(PASSAGE TO READ)
========
As we began the celebration of Advent in 2020, I so hoped that the world would be in a different place this year. And yet, we still live in a world of hurt, suffering, self-interest, and struggle.

But if we can have a little perspective, then we realize that this is the human experience. And because this is the human experience, we have a clearer sense of why God became flesh to dwell among us.

And so, I invite you to center your hearts on this season of Advent by recognizing the gifts that God gives us to face such time. We begin with hope.

As Anne Lamott put it, "Hope begins in the dark, the stubborn hope that if you just show up and try to do the right thing, the dawn will come. So you wait and watch and work: You don't give up."

To the ancients who first heard the message that Messiah would come to the people hundreds of years later that saw the fulfillment of those promises, they had one thing in common: a human longing for divine intervention.

Comparison is an unhealthy psychological exercise. However, it does reshape our understanding and perspective of our circumstances. So, imagine that the people who first heard of God’s Messiah to come were a people amid destruction and exile at the hands of the Babylonians. Ripped from their homes and taken to a foreign land, these exiled Hebrew people desired God to intervene.

In some regards, we can resonate as we have been ripped from our regular lives and into these 19+ months of crippled experience, sickness, loss, distance from relatives and loved ones, and a limitation to physical interaction with our faith community. Yet, we all long for something better.

Hope is grounded in human longing. It is the recognition that the solution does not come from our hands and minds alone but from our Creator that loves us and desires to bring wholeness to our lives.

Hope means to live in a state of anticipation for something better. It’s looking forward because you can look backward and see God’s work. In turn, we look forward with faith, knowing that we have a living hope in Christ.

This Advent season, will you recognize and embrace the hope brought through Christ?


Will you allow Jesus to bring new life to your heart, mind, and soul? Christ is hope. Can you accept this gift from God?

As Brother Lawrence put it, “Many things are possible for the person who has hope. Even more is possible for the person who has faith. And still more is possible for the person who knows how to love. But everything is possible for the person who practices all three virtues.”
========
(Saved entries)
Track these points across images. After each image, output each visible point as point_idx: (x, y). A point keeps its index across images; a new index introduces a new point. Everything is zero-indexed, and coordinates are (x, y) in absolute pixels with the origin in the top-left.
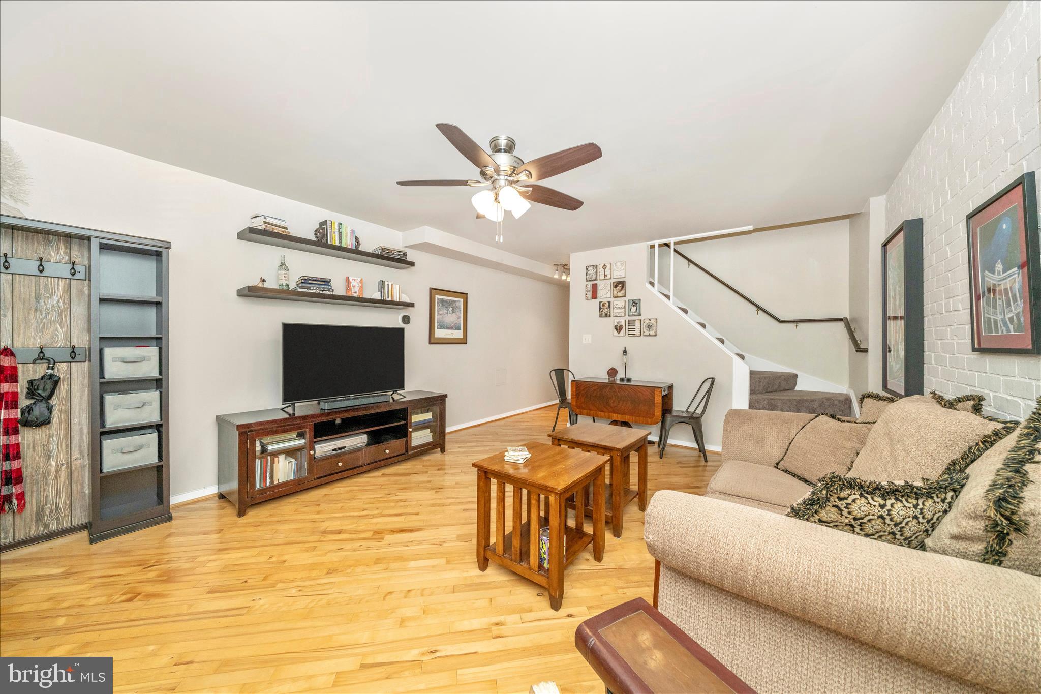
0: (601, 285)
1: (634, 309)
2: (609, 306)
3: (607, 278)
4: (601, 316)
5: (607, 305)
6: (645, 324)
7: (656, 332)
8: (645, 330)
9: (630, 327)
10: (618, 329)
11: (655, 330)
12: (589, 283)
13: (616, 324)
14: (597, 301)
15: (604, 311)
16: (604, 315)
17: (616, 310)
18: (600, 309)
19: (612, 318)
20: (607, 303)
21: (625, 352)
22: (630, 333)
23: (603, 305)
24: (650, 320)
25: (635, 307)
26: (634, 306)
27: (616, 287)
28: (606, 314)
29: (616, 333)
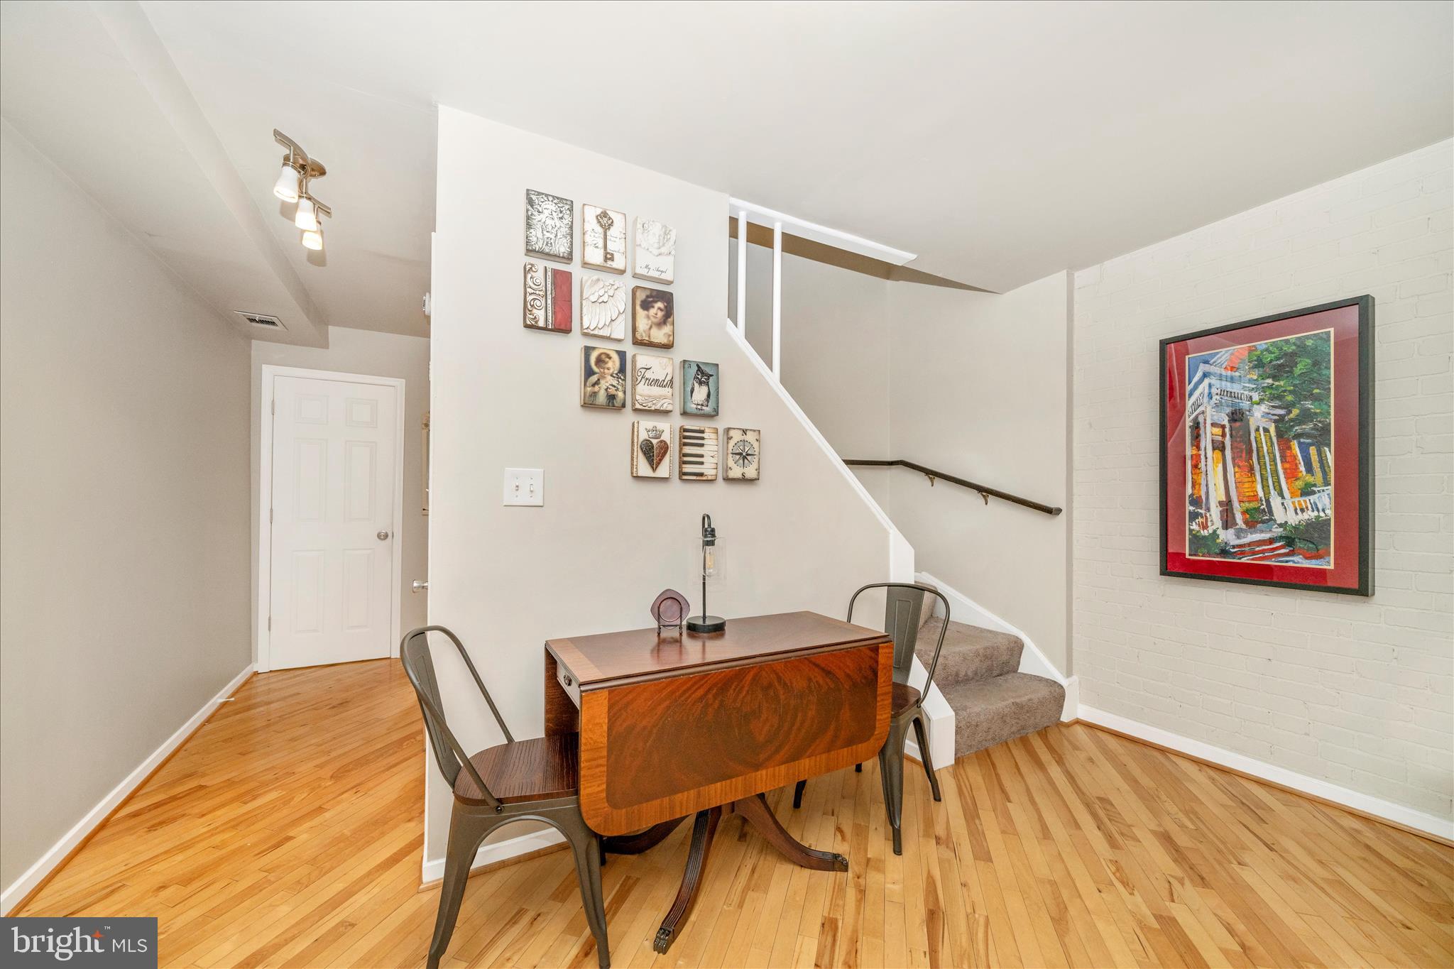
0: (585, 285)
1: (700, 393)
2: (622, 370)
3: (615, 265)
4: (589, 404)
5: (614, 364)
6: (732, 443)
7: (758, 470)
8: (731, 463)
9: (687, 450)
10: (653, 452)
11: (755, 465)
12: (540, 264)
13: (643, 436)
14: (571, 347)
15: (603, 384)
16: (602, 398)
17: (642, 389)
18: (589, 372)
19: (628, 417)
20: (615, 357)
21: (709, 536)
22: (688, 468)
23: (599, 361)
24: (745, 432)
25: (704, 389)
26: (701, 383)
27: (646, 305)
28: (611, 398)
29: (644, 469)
========
In the Advent reflection, what is hope said to be grounded in?

(ANSWER TO THIS TASK)
Human longing.